BEGIN EXTRACTED DATA

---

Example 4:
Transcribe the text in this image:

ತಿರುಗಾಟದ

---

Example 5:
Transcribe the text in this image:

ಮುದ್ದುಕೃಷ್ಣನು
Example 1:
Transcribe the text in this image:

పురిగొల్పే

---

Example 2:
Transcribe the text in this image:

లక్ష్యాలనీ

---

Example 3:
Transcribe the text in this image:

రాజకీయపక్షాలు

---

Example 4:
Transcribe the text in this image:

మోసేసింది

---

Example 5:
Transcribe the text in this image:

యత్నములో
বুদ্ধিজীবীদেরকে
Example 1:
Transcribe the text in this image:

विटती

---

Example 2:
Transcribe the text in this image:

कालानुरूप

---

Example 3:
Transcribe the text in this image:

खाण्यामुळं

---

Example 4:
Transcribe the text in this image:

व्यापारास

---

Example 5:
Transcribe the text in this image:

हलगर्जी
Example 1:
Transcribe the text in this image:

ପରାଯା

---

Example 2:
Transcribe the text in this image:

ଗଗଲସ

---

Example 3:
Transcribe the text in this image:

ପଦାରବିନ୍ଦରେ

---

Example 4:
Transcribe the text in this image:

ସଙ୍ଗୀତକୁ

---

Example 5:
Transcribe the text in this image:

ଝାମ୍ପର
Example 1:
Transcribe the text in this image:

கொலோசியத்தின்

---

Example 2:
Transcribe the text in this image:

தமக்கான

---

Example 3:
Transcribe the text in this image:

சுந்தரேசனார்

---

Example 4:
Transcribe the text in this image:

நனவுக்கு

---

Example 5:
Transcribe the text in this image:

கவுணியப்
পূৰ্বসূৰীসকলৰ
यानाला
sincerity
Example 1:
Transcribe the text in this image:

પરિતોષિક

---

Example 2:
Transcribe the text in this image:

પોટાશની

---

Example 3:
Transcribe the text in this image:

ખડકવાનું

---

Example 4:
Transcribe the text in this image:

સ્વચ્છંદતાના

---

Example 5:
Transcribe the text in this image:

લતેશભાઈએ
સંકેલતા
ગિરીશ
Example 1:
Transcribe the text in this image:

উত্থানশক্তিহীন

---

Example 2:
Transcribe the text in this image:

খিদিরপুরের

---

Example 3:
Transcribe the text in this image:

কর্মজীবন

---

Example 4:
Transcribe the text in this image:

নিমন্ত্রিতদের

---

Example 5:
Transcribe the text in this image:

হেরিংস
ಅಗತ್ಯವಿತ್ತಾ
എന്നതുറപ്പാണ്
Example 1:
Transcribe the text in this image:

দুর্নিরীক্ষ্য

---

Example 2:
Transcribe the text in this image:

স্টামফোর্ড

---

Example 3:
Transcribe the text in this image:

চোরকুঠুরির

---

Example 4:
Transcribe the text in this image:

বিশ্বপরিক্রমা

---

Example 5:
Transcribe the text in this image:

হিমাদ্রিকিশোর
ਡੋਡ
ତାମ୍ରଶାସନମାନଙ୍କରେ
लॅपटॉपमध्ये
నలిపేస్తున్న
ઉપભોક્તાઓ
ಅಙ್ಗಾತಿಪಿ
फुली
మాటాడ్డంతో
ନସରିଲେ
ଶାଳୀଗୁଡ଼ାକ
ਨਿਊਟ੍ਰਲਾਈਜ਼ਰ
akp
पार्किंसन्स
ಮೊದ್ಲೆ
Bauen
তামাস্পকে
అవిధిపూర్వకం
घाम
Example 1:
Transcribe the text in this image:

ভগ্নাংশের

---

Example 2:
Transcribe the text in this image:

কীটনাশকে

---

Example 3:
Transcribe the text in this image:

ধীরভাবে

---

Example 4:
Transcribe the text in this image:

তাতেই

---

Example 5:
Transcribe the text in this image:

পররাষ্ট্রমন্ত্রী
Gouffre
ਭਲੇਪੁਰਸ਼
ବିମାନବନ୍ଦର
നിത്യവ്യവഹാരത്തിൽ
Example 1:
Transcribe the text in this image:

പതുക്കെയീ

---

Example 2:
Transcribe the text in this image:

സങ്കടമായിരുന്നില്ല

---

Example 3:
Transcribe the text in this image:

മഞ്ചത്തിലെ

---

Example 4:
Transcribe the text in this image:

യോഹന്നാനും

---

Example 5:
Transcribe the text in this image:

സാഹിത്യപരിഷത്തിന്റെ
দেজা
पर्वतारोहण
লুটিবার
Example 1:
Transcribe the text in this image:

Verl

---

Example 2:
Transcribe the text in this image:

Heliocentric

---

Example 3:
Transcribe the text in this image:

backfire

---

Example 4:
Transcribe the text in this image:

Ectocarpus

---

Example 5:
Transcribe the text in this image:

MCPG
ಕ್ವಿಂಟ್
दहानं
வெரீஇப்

END EXTRACTED DATA

▸ **PROBLEM**
Write the data out again in full. Match it word for word.

▸ **TASK SOLUTION**
---

Example 4:
Transcribe the text in this image:

ತಿರುಗಾಟದ

---

Example 5:
Transcribe the text in this image:

ಮುದ್ದುಕೃಷ್ಣನು
Example 1:
Transcribe the text in this image:

పురిగొల్పే

---

Example 2:
Transcribe the text in this image:

లక్ష్యాలనీ

---

Example 3:
Transcribe the text in this image:

రాజకీయపక్షాలు

---

Example 4:
Transcribe the text in this image:

మోసేసింది

---

Example 5:
Transcribe the text in this image:

యత్నములో
বুদ্ধিজীবীদেরকে
Example 1:
Transcribe the text in this image:

विटती

---

Example 2:
Transcribe the text in this image:

कालानुरूप

---

Example 3:
Transcribe the text in this image:

खाण्यामुळं

---

Example 4:
Transcribe the text in this image:

व्यापारास

---

Example 5:
Transcribe the text in this image:

हलगर्जी
Example 1:
Transcribe the text in this image:

ପରାଯା

---

Example 2:
Transcribe the text in this image:

ଗଗଲସ

---

Example 3:
Transcribe the text in this image:

ପଦାରବିନ୍ଦରେ

---

Example 4:
Transcribe the text in this image:

ସଙ୍ଗୀତକୁ

---

Example 5:
Transcribe the text in this image:

ଝାମ୍ପର
Example 1:
Transcribe the text in this image:

கொலோசியத்தின்

---

Example 2:
Transcribe the text in this image:

தமக்கான

---

Example 3:
Transcribe the text in this image:

சுந்தரேசனார்

---

Example 4:
Transcribe the text in this image:

நனவுக்கு

---

Example 5:
Transcribe the text in this image:

கவுணியப்
পূৰ্বসূৰীসকলৰ
यानाला
sincerity
Example 1:
Transcribe the text in this image:

પરિતોષિક

---

Example 2:
Transcribe the text in this image:

પોટાશની

---

Example 3:
Transcribe the text in this image:

ખડકવાનું

---

Example 4:
Transcribe the text in this image:

સ્વચ્છંદતાના

---

Example 5:
Transcribe the text in this image:

લતેશભાઈએ
સંકેલતા
ગિરીશ
Example 1:
Transcribe the text in this image:

উত্থানশক্তিহীন

---

Example 2:
Transcribe the text in this image:

খিদিরপুরের

---

Example 3:
Transcribe the text in this image:

কর্মজীবন

---

Example 4:
Transcribe the text in this image:

নিমন্ত্রিতদের

---

Example 5:
Transcribe the text in this image:

হেরিংস
ಅಗತ್ಯವಿತ್ತಾ
എന്നതുറപ്പാണ്
Example 1:
Transcribe the text in this image:

দুর্নিরীক্ষ্য

---

Example 2:
Transcribe the text in this image:

স্টামফোর্ড

---

Example 3:
Transcribe the text in this image:

চোরকুঠুরির

---

Example 4:
Transcribe the text in this image:

বিশ্বপরিক্রমা

---

Example 5:
Transcribe the text in this image:

হিমাদ্রিকিশোর
ਡੋਡ
ତାମ୍ରଶାସନମାନଙ୍କରେ
लॅपटॉपमध्ये
నలిపేస్తున్న
ઉપભોક્તાઓ
ಅಙ್ಗಾತಿಪಿ
फुली
మాటాడ్డంతో
ନସରିଲେ
ଶାଳୀଗୁଡ଼ାକ
ਨਿਊਟ੍ਰਲਾਈਜ਼ਰ
akp
पार्किंसन्स
ಮೊದ್ಲೆ
Bauen
তামাস্পকে
అవిధిపూర్వకం
घाम
Example 1:
Transcribe the text in this image:

ভগ্নাংশের

---

Example 2:
Transcribe the text in this image:

কীটনাশকে

---

Example 3:
Transcribe the text in this image:

ধীরভাবে

---

Example 4:
Transcribe the text in this image:

তাতেই

---

Example 5:
Transcribe the text in this image:

পররাষ্ট্রমন্ত্রী
Gouffre
ਭਲੇਪੁਰਸ਼
ବିମାନବନ୍ଦର
നിത്യവ്യവഹാരത്തിൽ
Example 1:
Transcribe the text in this image:

പതുക്കെയീ

---

Example 2:
Transcribe the text in this image:

സങ്കടമായിരുന്നില്ല

---

Example 3:
Transcribe the text in this image:

മഞ്ചത്തിലെ

---

Example 4:
Transcribe the text in this image:

യോഹന്നാനും

---

Example 5:
Transcribe the text in this image:

സാഹിത്യപരിഷത്തിന്റെ
দেজা
पर्वतारोहण
লুটিবার
Example 1:
Transcribe the text in this image:

Verl

---

Example 2:
Transcribe the text in this image:

Heliocentric

---

Example 3:
Transcribe the text in this image:

backfire

---

Example 4:
Transcribe the text in this image:

Ectocarpus

---

Example 5:
Transcribe the text in this image:

MCPG
ಕ್ವಿಂಟ್
दहानं
வெரீஇப்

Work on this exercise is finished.